I have a model which I want to optimize using trtexec. When I use batch size 2, it can optimize normally. However, when I use batch size 16, out of memory error happens.

Try decreasing the workspace size with IBuilderConfig::setMemoryPoolLimit().                                     
[02/15/2023-06:20:02] [E] Error[2]: [virtualMemoryBuffer.cpp::resizePhysical::145] Error Code 2: OutOfMemory (no 
further information)                                                                                             
[02/15/2023-06:20:02] [E] Error[2]: [virtualMemoryBuffer.cpp::resizePhysical::145] Error Code 2: OutOfMemory (no 
further information)                                                                                             
[02/15/2023-06:20:02] [W] [TRT] Requested amount of GPU memory (2147483648 bytes) could not be allocated. There $
ay not be enough free memory for allocation to succeed.                                                          
[02/15/2023-06:20:02] [W] [TRT] Skipping tactic 2 due to insufficient memory on requested size of 2147483648 det$
cted for tactic 0x0000000000000000.                                                                              
Try decreasing the workspace size with IBuilderConfig::setMemoryPoolLimit().                                     
[02/15/2023-06:20:08] [E] Error[1]: [convolutionRunner.cpp::executeConv::465] Error Code 1: Cudnn (CUDNN_STATUS_$
LLOC_FAILED)                                                                                                     
[02/15/2023-06:20:08] [E] Error[2]: [builder.cpp::buildSerializedNetwork::751] Error Code 2: Internal Error (Ass$
rtion engine != nullptr failed. )                                                                                
[02/15/2023-06:20:08] [E] Engine could not be created from network                                               
[02/15/2023-06:20:08] [E] Building engine failed                                                                 
[02/15/2023-06:20:08] [E] Failed to create engine from model or file.                                            
[02/15/2023-06:20:08] [E] Engine set up failed 

Except chaning a GPU with larger RAM, what can I do to deal with this condition?

Environment

nvidia docker container 22.12

Could you please share with us the trtexec command used and complete verbose logs for better debugging.
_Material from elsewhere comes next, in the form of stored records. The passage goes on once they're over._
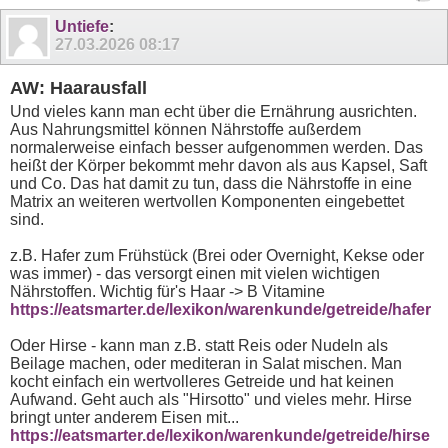
Untiefe
:
27.03.2026
08:17
AW: Haarausfall
Und vieles kann man echt über die Ernährung ausrichten.
Aus Nahrungsmittel können Nährstoffe außerdem
normalerweise einfach besser aufgenommen werden. Das
heißt der Körper bekommt mehr davon als aus Kapsel, Saft
und Co. Das hat damit zu tun, dass die Nährstoffe in eine
Matrix an weiteren wertvollen Komponenten eingebettet
sind.
z.B. Hafer zum Frühstück (Brei oder Overnight, Kekse oder
was immer) - das versorgt einen mit vielen wichtigen
Nährstoffen. Wichtig für's Haar -> B Vitamine
https://eatsmarter.de/lexikon/warenkunde/getreide/hafer
Oder Hirse - kann man z.B. statt Reis oder Nudeln als
Beilage machen, oder mediteran in Salat mischen. Man
kocht einfach ein wertvolleres Getreide und hat keinen
Aufwand. Geht auch als "Hirsotto" und vieles mehr. Hirse
bringt unter anderem Eisen mit...
https://eatsmarter.de/lexikon/warenkunde/getreide/hirse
Here is the terminal log output:

https://cloud.tsinghua.edu.cn/f/891f5f2b1d9d47a481d7/?dl=1

And some info shown in terminal:

[02/15/2023-10:12:35] [W] [TRT] Skipping tactic 0x0000000000000000 due to Myelin error: autotuning: CUDA error 2 allocating 2148533757-byte buffer: out of memory
[02/15/2023-10:12:36] [E] Error[10]: [optimizer.cpp::computeCosts::3728] Error Code 10: Internal Error (Could
not find any implementation for node {ForeignNode[onnx::MatMul_15569 + (Unnamed Layer* 5865) [Shuffle].../output_blocks.5/output_blocks.5.1/transformer_blocks.0/Reshape_6 + /output_blocks.5/output_blocks.5.1/transformer_blocks.0/Transpose_3 + /output_blocks.5/output_blocks.5.1/transformer_blocks.0/Reshape_7]}.)
[02/15/2023-10:12:36] [E] Error[2]: [builder.cpp::buildSerializedNetwork::751] Error Code 2: Internal Error (Assertion engine != nullptr failed. )
[02/15/2023-10:12:36] [E] Engine could not be created from network
[02/15/2023-10:12:36] [E] Building engine failed
[02/15/2023-10:12:36] [E] Failed to create engine from model or file.
[02/15/2023-10:12:36] [E] Engine set up failed

Hope it helps.

Please ensure that GPU memory is available and no other applications using complete GPU memory.
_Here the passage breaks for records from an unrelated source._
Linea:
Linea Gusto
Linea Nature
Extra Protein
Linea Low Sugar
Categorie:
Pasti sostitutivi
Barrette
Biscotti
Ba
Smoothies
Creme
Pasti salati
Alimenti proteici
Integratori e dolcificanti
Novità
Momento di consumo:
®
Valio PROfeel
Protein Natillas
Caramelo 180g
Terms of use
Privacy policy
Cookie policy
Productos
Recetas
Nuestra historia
I can ensure that GPU memory is available and empty before running trtexec. However, the error is still raised. I run with a 24G RTX 3090.
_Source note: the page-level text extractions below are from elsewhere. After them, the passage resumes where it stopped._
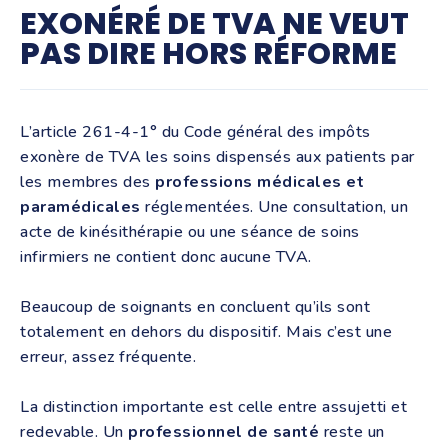
EXONÉRÉ DE TVA NE VEUT
PAS DIRE HORS RÉFORME
L’article 261-4-1° du Code général des impôts
exonère de TVA les soins dispensés aux patients par
les membres des
professions médicales et
paramédicales
réglementées. Une consultation, un
acte de kinésithérapie ou une séance de soins
infirmiers ne contient donc aucune TVA.
Beaucoup de soignants en concluent qu’ils sont
totalement en dehors du dispositif. Mais c’est une
erreur, assez fréquente.
La distinction importante est celle entre assujetti et
redevable. Un
professionnel de santé
reste un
Please share with us the ONNX model for better debugging.

Thank you.

Here is the onnx file: https://cloud.tsinghua.edu.cn/f/4f0a921584564e45be6d/?dl=1

Sorry for the delay, the network is too slow and the model is large.

Hi,

We are unable to reproduce the error, and the model looks fine. But the model is huge.
As below warning indicates, for some reason TensorRT is unable to allocate required memory. Please make sure enough GPU memory is available (make sure you’re marking GPUs are visible in the container).

Also, please try passing higher memory using trtexec --workspace= option.
And you can also try decreasing the batch size.

Thank you.

Do you mean trtexec can run with multiple gpus? I have made only one gpu visible for trtexec. Is this the reason?

Yes, TensorRT can run on multiple GPUs.
Please make more GPU memory available for the TensorRT container and try again.

I tried, but trtexec only use one gpu even if multiple gpus available.